« L’hygiène, c’est la santé », dit-on souvent. Mais à l’hôpital préfectoral de Siguiri, cette affirmation ne semble pas être prise au sérieux. Aujourd’hui, ce centre hospitalier est tellement sale que les patients qui y sont admis ont du mal même à respirer, a constaté le correspondant de Guineematin.com dans la préfecture.

Rien qu’à avoir l’état de la cour de l’hôpital, on se rend compte qu’il y a un problème sur les lieux. Des herbes qui poussent par-ci, des ordures qui sont éparpillées par-là, difficile de croire qu’on est dans un hôpital. A l’intérieur du bâtiment également, le constat est assez regrettable. Aucune condition n’est réunie pour permettre un bon rétablissement des malades. Au contraire, rester sur les lieux est une véritable torture.
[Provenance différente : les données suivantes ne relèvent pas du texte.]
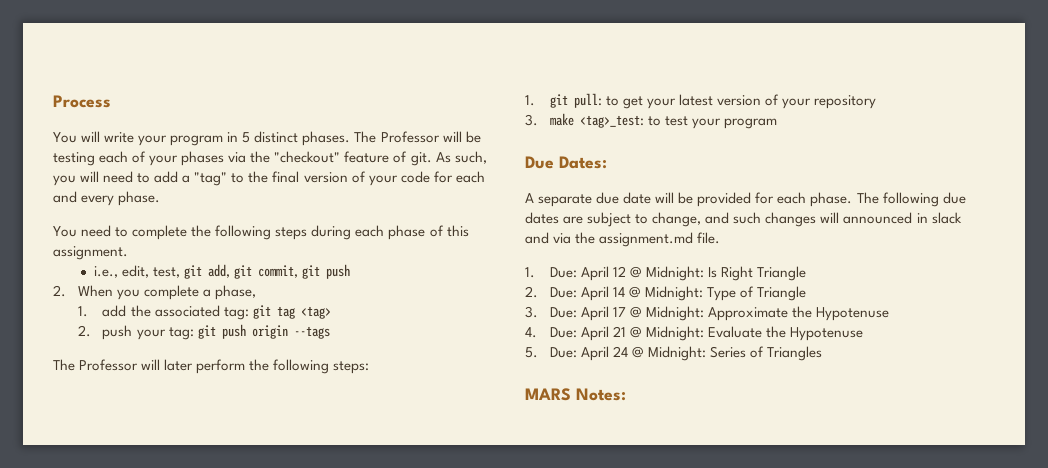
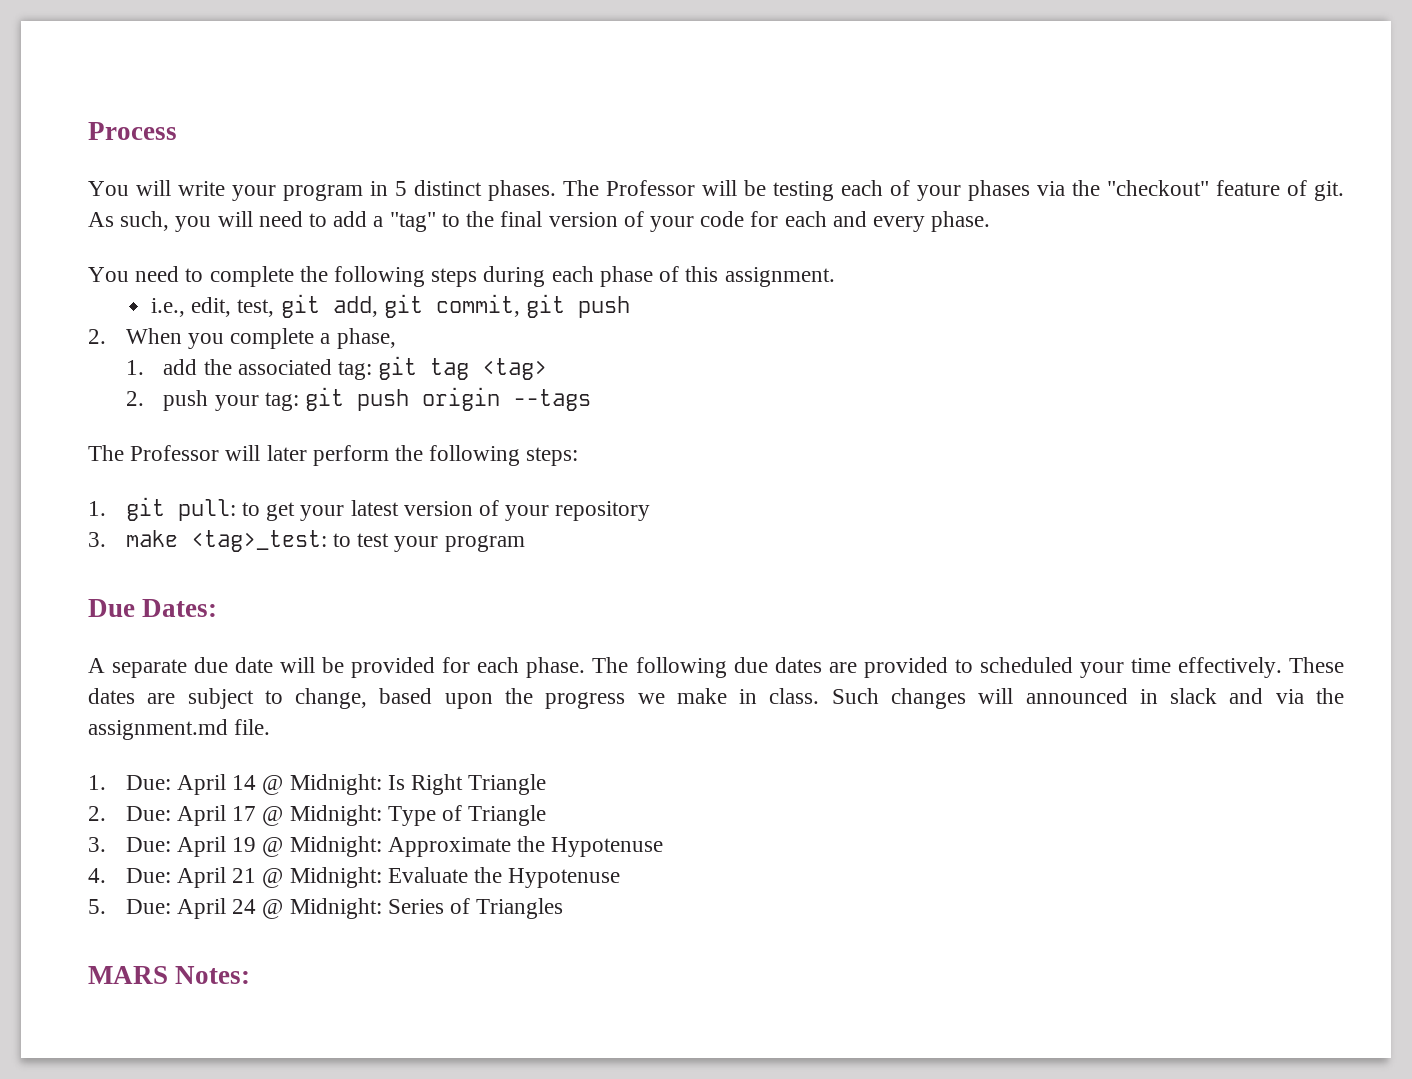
[587,212,762,227] subject to change, and such -> [863,657,1344,678] [88,688,879,709] provided to scheduled your time effectively. These dates are subject to change, based upon the progress we make in class. Such
[612,266,626,277] 12 -> [232,775,257,790] 14
[612,287,625,297] 14 -> [232,806,257,821] 17
[612,307,626,317] 17 -> [232,837,257,852] 19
« Je suis là avec mon enfant qui est malade depuis deux semaines. Mais nous avons du mal à dormir, parce que l’hôpital est très sale, il sent très mauvais. En plus de cela, ils mettent trois enfants dans un même lit d’une place normalement. Depuis que nous sommes là, je n’ai jamais vu le service de nettoyage. Et, il n’y a quasiment pas de poubelle ici, les gens jettent tout à terre. C’est pourquoi la cour est aussi sale », témoigne Fanta Camara, mère d’un patient.

Mohamed Doumbouya est également dans cet hôpital depuis quelques jours. Mais au lieu de guérir, sa maladie risque plutôt de s’aggraver, à cause des conditions de vie difficiles sur les lieux. « Cet hôpital est vraiment sale. Je ne peux ni manger ni dormir ici, parce que ça sent très mauvais. Des fois même, je vomis à cause des mauvaises odeurs. Si vous parlez dans les toilettes, c’est autre chose. C’est vraiment dangereux ce qui se passe ici. En plus de tout cela, l’hôpital est devenu comme un marché, on entend chaque fois les cris des marchands ambulants », déplore ce citoyen.

Même au sein de l’administration de l’hôpital, cette situation est déplorée. Mais, selon un cadre qui a requis l’anonymat, la responsabilité incombe au directeur du centre hospitalier. « Nous avons attiré l’attention du directeur sur cette situation, même si lui-même constate les faits. Mais il n’a pris aucune disposition. Pourtant, ce n’est pas un problème de moyens, parce que nous faisons plus 60 millions de recettes par mois, sans compter le contrat qu’on a avec la SAG et la subvention de l’État. Mais où vont ces sommes ? Seul le directeur peut nous répondre à la question », a-t-il dit.

Nous avons tenté justement d’avoir la réponse du directeur de l’hôpital préfectoral de Siguiri, mais il a refusé catégoriquement de se prononcer sur le sujet.